8 Ways to Improve and Optimize Your Sales Recruiting Efforts.
Are you still recruiting salespeople like it’s 2009?
One might argue that 2020 will continue to be as strong as 2017 and 2018.
Consider the following:
Unemployment continues to remain at 3.6%.
As of December 2019, there are 6.43 M open jobs with a 1.2% layoff rate.
Payroll employment rose in January of 2020 to 225,000. Employment for professional and business was up +21,000.
But wait, it gets worse!
Those in the management, professional, and related worker categories as of January 2019 have an unemployment rate of 2.5%.
Real GDP has increased 2.3% in 2019.
(All Data taken from Bureau of Labor Statistics, Released in February, 2020)
So you’re having trouble recruiting top hunters, account managers, or pre-sales professionals? You’re in good company!
Use these eight ideas to dramatically improve your sales recruiting efforts.
Number 1– Time Kills All Deals
In 2007 you could recruit and fill a position in three or four weeks.
That’s about 21-30 days give or take.
Near the end of 2008 and the first 9 months of 2009, due to the Great Recession, the job market came to a screeching halt.
Unemployment rates were astronomical.
This meant that those employers still left standing could take their time to hire. Employers had plenty of choices and strong sales candidates to choose from.
Yet employers who haven’t adapted to today’s job market are still taking three to six months to make one sales hire.
Increase your sales recruiting efforts by streamlining your recruiting process. Put together an interview plan.
Make sure it only takes two to three weeks to get sales candidates through the process.

--

CHECK YOUR UNDERSTANDING:
1. Reproduce the passage of the article on sales recruiting starting at "Use these eight" and ending at "or four weeks.".
2. According to the article on sales recruiting, how long did it take to recruit and fill a position in 2007?
Work only from the article on sales recruiting.

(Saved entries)
--

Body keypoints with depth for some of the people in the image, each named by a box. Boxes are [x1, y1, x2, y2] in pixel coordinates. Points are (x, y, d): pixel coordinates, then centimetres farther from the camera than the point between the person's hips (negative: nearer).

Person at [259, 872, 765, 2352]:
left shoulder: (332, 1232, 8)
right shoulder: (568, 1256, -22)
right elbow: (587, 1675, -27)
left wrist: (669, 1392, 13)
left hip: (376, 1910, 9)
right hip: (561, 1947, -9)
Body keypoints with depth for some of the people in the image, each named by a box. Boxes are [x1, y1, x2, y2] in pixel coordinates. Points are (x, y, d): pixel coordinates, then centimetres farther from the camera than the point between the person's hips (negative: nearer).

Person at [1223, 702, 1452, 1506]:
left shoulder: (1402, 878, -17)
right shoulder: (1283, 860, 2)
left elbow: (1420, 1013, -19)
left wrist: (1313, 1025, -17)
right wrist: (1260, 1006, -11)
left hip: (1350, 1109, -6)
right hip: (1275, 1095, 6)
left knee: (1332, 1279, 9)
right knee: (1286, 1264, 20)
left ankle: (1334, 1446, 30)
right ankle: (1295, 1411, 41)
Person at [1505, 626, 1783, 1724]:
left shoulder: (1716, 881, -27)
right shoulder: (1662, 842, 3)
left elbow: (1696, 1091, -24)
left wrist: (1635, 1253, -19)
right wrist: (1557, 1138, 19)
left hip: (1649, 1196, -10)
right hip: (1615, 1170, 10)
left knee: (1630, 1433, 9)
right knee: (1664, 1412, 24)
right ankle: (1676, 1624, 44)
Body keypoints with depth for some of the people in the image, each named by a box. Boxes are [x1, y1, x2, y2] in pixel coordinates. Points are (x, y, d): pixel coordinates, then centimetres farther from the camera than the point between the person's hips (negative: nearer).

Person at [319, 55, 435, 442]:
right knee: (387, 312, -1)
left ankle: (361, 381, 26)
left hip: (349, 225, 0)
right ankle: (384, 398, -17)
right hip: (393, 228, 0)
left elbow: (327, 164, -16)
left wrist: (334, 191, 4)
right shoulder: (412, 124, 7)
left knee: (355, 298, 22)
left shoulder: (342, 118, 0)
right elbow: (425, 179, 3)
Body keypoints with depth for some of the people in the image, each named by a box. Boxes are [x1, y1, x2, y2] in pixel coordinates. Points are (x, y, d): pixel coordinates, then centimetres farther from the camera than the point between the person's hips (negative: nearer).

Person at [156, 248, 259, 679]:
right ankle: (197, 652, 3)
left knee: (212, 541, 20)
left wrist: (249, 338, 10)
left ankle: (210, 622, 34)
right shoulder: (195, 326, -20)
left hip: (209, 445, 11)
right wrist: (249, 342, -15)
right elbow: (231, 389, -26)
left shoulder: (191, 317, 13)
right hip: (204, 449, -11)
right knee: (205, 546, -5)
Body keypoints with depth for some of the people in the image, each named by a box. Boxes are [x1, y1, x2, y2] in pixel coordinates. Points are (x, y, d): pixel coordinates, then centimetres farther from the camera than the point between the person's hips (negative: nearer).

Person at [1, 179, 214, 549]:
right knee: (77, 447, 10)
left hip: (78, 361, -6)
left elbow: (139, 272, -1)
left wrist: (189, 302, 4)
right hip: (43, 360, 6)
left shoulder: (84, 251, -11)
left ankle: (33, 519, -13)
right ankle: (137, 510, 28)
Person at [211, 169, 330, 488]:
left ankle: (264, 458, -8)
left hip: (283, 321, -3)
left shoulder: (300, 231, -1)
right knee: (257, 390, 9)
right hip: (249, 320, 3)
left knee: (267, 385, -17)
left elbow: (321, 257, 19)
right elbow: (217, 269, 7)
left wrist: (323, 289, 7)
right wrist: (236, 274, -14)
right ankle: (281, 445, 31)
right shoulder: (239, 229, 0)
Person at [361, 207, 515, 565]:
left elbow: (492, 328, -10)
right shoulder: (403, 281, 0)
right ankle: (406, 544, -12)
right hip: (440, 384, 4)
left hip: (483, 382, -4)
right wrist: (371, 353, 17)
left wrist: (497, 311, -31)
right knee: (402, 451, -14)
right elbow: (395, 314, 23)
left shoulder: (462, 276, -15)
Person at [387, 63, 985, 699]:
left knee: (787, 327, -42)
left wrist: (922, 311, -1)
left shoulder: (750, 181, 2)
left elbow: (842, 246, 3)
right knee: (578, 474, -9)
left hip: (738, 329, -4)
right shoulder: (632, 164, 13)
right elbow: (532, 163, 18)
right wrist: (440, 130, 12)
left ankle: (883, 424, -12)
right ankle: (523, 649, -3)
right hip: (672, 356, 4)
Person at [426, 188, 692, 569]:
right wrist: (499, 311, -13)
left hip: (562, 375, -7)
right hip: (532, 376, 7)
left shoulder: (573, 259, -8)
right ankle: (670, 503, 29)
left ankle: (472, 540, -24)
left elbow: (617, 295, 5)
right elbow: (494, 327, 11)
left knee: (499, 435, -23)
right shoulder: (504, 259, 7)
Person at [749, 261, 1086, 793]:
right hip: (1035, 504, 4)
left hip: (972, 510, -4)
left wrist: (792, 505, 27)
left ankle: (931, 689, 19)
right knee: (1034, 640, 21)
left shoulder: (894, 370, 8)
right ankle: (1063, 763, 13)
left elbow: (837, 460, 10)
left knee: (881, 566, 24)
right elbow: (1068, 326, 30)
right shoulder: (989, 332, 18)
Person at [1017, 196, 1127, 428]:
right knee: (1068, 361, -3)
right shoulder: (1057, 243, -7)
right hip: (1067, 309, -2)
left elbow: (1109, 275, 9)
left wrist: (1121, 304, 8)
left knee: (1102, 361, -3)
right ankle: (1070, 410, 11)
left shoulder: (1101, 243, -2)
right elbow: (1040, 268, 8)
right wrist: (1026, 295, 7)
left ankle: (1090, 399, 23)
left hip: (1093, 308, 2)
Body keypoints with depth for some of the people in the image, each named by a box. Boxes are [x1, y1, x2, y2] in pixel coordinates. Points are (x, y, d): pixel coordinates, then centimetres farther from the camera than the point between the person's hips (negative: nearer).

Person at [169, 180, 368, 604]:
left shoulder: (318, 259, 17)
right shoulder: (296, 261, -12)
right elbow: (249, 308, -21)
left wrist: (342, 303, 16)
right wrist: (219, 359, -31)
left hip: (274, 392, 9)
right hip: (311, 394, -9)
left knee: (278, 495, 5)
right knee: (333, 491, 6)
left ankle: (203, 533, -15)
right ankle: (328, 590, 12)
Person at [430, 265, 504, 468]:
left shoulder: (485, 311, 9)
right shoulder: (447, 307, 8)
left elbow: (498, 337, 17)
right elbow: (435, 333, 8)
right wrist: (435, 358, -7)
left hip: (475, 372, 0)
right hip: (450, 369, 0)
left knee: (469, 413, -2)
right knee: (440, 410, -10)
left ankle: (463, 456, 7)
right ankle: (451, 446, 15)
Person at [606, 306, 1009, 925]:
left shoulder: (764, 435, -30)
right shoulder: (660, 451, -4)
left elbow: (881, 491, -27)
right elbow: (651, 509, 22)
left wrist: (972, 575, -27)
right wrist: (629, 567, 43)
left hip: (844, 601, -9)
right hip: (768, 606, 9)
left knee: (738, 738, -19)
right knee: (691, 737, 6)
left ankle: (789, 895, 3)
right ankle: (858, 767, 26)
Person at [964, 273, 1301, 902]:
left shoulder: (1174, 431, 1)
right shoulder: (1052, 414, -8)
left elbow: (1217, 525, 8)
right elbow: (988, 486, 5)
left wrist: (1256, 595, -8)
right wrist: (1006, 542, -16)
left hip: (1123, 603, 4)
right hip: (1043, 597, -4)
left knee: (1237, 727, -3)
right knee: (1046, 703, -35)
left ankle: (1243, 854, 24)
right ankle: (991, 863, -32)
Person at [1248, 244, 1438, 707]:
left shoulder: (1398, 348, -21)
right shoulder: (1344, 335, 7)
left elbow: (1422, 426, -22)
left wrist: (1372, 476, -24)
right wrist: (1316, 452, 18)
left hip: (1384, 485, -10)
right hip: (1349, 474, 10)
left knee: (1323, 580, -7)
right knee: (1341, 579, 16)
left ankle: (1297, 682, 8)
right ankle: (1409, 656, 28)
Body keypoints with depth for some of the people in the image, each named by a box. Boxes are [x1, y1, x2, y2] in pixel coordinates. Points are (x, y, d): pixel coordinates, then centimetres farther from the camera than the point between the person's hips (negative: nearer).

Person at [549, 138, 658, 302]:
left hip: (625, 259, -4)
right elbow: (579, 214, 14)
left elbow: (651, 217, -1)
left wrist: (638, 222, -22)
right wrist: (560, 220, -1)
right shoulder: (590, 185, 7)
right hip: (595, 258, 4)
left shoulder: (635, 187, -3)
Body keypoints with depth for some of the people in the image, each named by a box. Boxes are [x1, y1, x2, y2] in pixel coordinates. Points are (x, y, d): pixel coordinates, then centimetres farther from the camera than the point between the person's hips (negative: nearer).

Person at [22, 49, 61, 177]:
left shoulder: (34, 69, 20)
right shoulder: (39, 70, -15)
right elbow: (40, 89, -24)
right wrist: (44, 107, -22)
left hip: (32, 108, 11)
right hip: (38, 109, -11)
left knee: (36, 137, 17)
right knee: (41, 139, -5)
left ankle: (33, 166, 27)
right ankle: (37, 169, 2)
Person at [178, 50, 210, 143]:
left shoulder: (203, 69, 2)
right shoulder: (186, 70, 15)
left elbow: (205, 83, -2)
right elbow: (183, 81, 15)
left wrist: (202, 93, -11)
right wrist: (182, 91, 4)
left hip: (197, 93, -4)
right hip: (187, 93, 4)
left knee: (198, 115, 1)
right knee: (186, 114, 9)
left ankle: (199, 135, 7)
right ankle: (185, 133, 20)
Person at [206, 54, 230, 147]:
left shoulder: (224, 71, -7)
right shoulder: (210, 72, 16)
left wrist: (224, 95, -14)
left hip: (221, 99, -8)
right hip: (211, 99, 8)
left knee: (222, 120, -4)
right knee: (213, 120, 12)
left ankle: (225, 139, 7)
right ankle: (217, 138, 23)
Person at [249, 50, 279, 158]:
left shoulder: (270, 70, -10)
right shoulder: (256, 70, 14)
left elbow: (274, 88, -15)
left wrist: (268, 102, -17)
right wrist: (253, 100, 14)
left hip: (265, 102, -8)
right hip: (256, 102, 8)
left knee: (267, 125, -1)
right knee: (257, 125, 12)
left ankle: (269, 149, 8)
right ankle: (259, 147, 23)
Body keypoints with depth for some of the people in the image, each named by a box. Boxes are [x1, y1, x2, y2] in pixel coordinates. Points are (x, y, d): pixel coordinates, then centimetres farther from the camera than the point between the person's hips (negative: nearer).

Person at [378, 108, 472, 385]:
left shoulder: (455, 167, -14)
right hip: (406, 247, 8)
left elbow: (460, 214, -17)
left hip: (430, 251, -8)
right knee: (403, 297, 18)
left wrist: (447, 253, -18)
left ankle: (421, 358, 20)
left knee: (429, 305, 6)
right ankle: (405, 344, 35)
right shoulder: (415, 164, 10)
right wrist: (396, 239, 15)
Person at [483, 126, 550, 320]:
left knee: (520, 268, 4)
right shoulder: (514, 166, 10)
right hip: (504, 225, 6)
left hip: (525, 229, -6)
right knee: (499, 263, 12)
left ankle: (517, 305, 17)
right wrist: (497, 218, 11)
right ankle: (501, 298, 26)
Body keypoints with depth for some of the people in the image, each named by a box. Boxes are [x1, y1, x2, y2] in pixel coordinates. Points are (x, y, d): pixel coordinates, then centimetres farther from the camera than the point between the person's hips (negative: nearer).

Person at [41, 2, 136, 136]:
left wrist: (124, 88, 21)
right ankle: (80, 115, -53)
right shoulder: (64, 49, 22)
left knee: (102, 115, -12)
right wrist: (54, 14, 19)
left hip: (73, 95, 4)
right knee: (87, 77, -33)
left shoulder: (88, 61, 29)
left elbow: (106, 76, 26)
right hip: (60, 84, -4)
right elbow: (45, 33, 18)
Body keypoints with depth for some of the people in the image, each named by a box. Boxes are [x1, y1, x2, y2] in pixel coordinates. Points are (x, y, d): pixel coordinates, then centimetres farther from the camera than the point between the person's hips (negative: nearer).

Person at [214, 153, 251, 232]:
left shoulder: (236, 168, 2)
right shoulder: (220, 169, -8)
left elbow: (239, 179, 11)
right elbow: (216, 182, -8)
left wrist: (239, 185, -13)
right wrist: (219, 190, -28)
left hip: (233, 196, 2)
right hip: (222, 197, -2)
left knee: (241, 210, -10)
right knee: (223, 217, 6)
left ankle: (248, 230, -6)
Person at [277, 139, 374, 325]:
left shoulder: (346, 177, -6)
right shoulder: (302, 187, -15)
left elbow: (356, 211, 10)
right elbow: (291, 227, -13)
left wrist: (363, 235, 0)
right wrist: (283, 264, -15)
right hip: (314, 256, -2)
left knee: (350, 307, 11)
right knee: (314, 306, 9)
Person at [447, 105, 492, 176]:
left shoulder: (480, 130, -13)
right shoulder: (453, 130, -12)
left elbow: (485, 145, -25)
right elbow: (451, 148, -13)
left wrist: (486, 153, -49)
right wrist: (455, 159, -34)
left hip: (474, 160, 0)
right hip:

--

ANSWERS IN ORDER:
1.
Use these eight ideas to dramatically improve your sales recruiting efforts.
Number 1– Time Kills All Deals
In 2007 you could recruit and fill a position in three or four weeks.

2. Three or four weeks.